Sabrina Bonnet
30 juin 2025
Un projet de décret prévoit d’ouvrir aux syndics la possibilité de facturer des frais spécifiques pour la gestion des emprunts souscrits par les copropriétés.
C’est une évolution qui pourrait faire grincer quelques dents chez les copropriétaires. Selon un projet de décret consulté par L’Informé, les syndics de copropriété pourraient bientôt percevoir une nouvelle rémunération pour la gestion des prêts collectifs contractés par les immeubles qu’ils administrent.
Le texte, présenté ce 30 juin au Conseil national de la transaction et de la gestion immobilière (CNTGI), vise à modifier les contrats types réglementés des syndics. L’objectif ? Intégrer la gestion des emprunts collectifs comme une prestation facturable, en dehors du forfait annuel classique.
Une réforme discrète, mais impactante pour les copropriétaires
Les prêts collectifs, souvent utilisés pour financer des travaux importants (rénovation énergétique, ravalement, mise aux normes), sont souscrits par les syndics au nom de la copropriété, après vote en assemblée générale.
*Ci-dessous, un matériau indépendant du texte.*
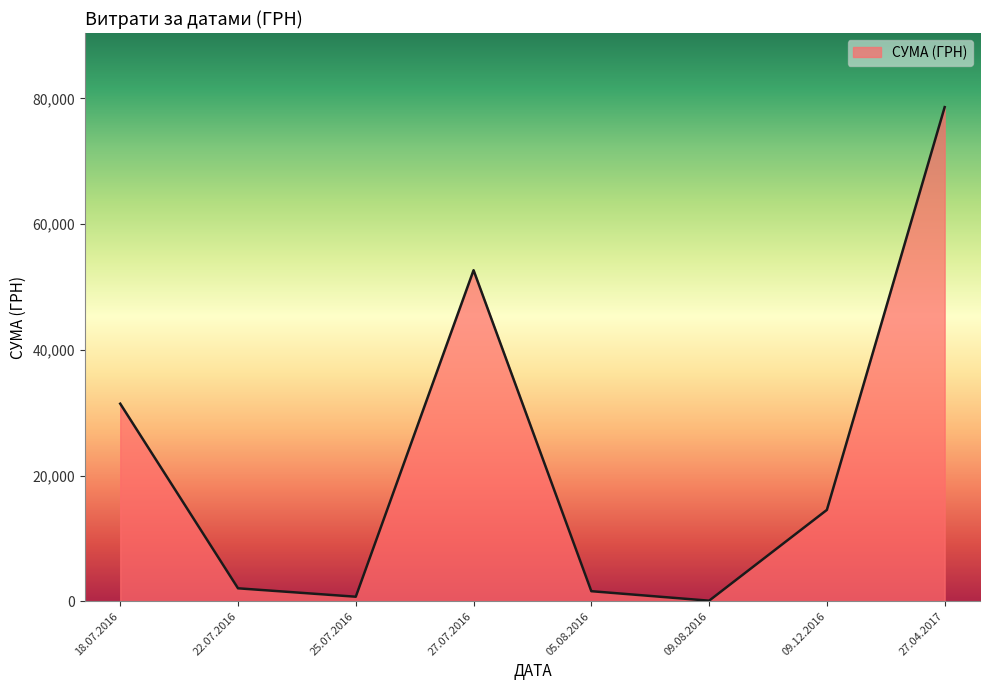

What is the sum of the values at 09.08.2016 and 27.07.2016?

52743.0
Jusqu’ici, leur gestion faisait partie du périmètre des tâches incluses dans le forfait annuel. Avec ce projet de décret, cette mission deviendrait une ligne de facturation supplémentaire.
Concrètement, cela signifie que chaque copropriétaire engagé dans un emprunt collectif pourrait être amené à supporter de nouveaux frais, à répartir en fonction de sa quote-part.
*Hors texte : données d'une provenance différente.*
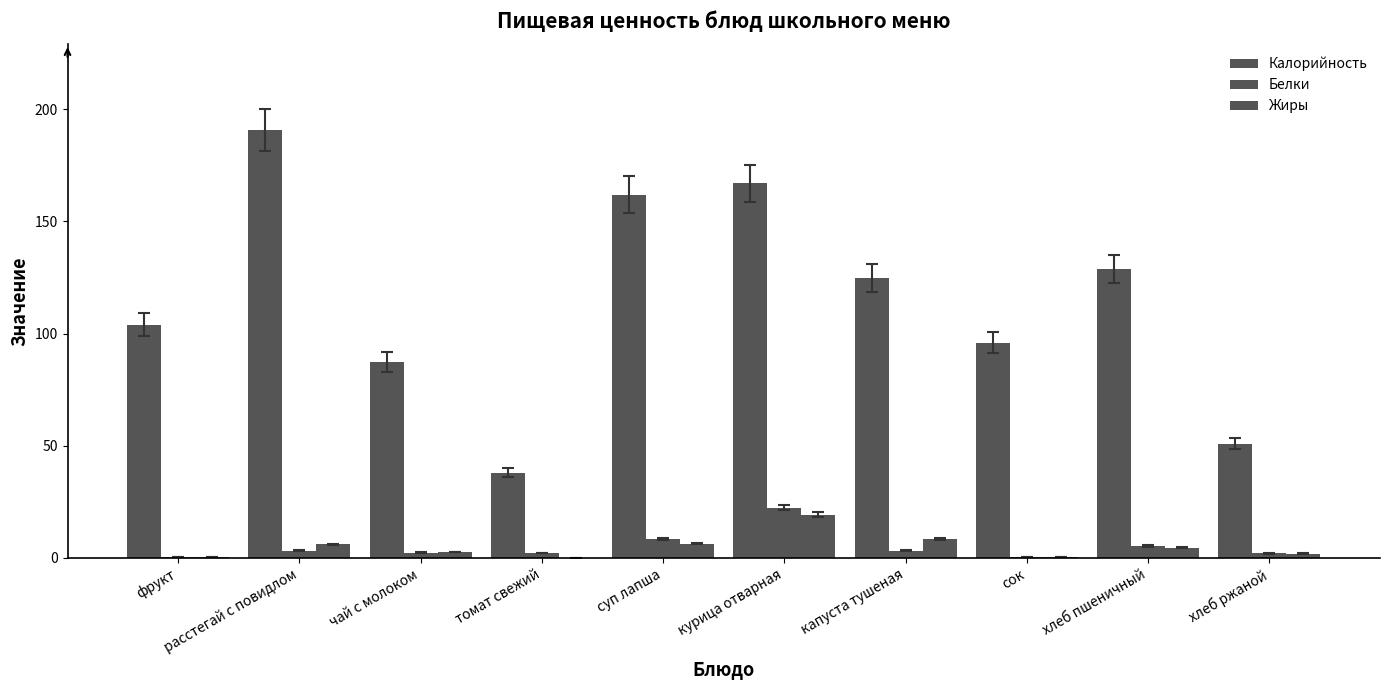

At which category does the chart reach its minimum across all series?

томат свежий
Un besoin de clarification contractuelle... ou une ouverture à la surfacturation ?
Les syndicats professionnels plaident depuis plusieurs années pour une meilleure prise en compte du travail administratif lié à ces emprunts : recherche de financement, négociation avec les banques, suivi des échéances, gestion des appels de fonds spécifiques. Des tâches chronophages, argumentent-ils, qui mériteraient une rémunération à part entière.
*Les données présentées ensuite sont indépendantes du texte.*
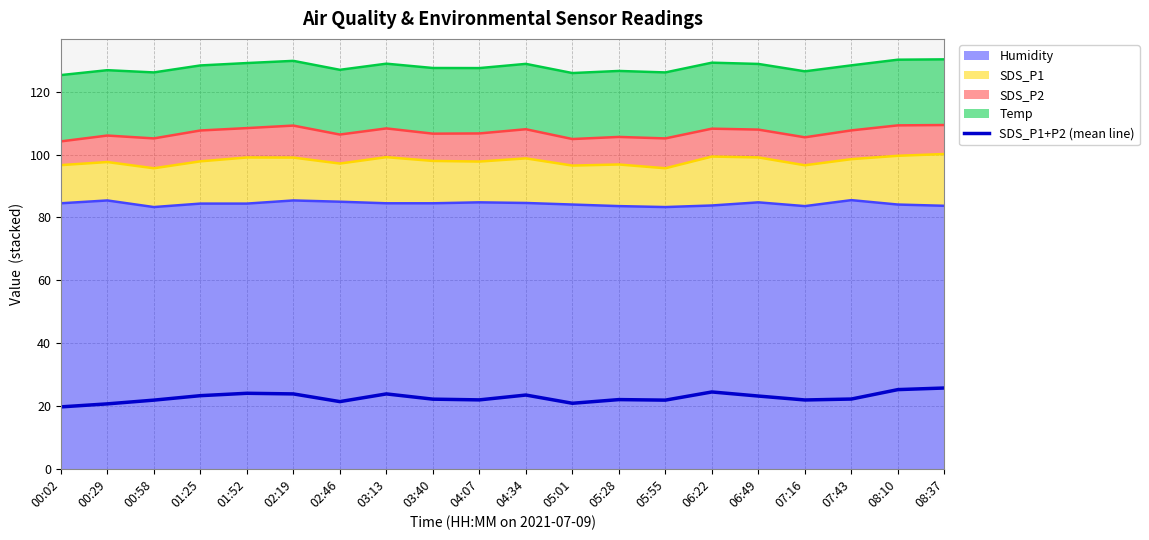

Where does the data first go above 22?

01:25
Mais du côté des associations de copropriétaires, la crainte d’une dérive tarifaire est bien réelle. Une nouvelle prestation encadrée par décret signifie aussi une opportunité pour certains syndics de multiplier les frais annexes, dans un secteur déjà critiqué pour son opacité tarifaire. La vigilance sera donc de mise quant aux modalités d’application.
Vers un encadrement précis dans le contrat-type ?
Le projet de décret prévoirait d’inscrire cette nouvelle prestation dans la liste des actes hors forfait, prévue dans le contrat-type issu du décret de 2015. Une évolution réglementaire qui aurait pour avantage d’encadrer cette facturation dans un cadre défini, à condition que les honoraires soient clairement précisés et votés en assemblée générale.
Pour les copropriétés qui envisagent de financer leurs travaux par un prêt collectif — notamment dans le cadre des rénovations globales encouragées par l’État — cette réforme pourrait donc alourdir légèrement le coût final du projet, si aucune régulation des honoraires n’est mise en place.
Un signal supplémentaire de la complexification du rôle de syndic
Ce projet s’inscrit dans un contexte plus large : celui de la montée en charge des missions des syndics, notamment avec les nouvelles obligations liées à la rénovation énergétique, aux diagnostics techniques globaux, et à l’accompagnement des aides publiques.
Le rôle de syndic devient de plus en plus technique, administratif, financier. Mais cette montée en compétence appelle aussi à plus de transparence et de pédagogie vis-à-vis des copropriétaires, notamment sur les coûts réels de ces prestations et leur utilité.
Conclusion : nouvelle ligne de frais en vue pour les copropriétés
Si ce décret venait à être adopté, la gestion des prêts collectifs ne serait plus considérée comme une mission incluse, mais comme une prestation distincte et facturable. Une évolution qui souligne, une fois de plus, l’importance de lire attentivement les contrats de syndic, et de veiller à ce que chaque ligne tarifaire soit justifiée, encadrée… et votée.